Thursday, February 22, 2007

The President's Brain Is Missing...

svr031, the Glasgow cluster headnode, is currently a bit FUBAR.

Grieg was mirroring the dcache repository from DESY, becasue the mandatory webcaching policy at Glasgow stuffs up yum big time, hence any repos need to be got locally for installation to work. However. his mirror script has went crazy and managd to wipe the whole of /etc. Arggg!

Backup, what backup? It's a RAID 5 disk, we didn't need a backup (woops)...

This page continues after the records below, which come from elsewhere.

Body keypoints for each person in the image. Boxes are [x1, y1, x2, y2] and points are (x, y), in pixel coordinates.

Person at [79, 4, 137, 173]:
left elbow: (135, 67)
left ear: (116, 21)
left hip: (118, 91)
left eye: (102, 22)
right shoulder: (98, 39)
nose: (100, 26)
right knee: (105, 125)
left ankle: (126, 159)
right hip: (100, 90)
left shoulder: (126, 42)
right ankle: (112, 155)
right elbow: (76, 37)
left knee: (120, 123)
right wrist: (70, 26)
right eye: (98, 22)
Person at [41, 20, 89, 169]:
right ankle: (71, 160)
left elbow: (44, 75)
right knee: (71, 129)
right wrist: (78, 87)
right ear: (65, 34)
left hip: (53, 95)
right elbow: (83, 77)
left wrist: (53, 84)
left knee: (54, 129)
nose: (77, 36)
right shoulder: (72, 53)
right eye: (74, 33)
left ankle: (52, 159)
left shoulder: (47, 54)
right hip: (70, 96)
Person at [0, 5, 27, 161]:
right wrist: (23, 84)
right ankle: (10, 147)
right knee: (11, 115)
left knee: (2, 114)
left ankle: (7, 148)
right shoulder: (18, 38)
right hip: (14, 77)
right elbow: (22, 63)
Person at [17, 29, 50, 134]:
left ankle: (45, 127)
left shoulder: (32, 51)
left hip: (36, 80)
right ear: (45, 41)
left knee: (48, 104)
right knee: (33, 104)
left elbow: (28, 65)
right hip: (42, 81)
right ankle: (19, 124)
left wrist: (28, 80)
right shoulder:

svr031's roles in the cluster are:

  • NAT box for WNs
  • DNS server for whole of the cluster
  • Central syslogger
  • DHCP server
  • tftp server for kickstarting
  • http server for installation, nagios and ganglia

The critical run-time services are NAT and DNS. Fortunately the DNS server on svr031 and the NATing are still working, so even though the president's brain is missing the organs of the state still function, for now.

The immediate things to be done are to remove svr031's run time functions from the cluster. This will consist of:

  1. Generate and copy an /etc/hosts file with a complete set of entries for the internal cluster machines - so that the internal DNS is not required.
  2. Update /etc/resolv.conf on the cluster to use the standard university DNS servers
  3. Setup NAT via the dedicated NAT boxes

After those steps have been taken our dependancy on svr031 should be removed, and we can work on reinstalling it and re-establishing its other services.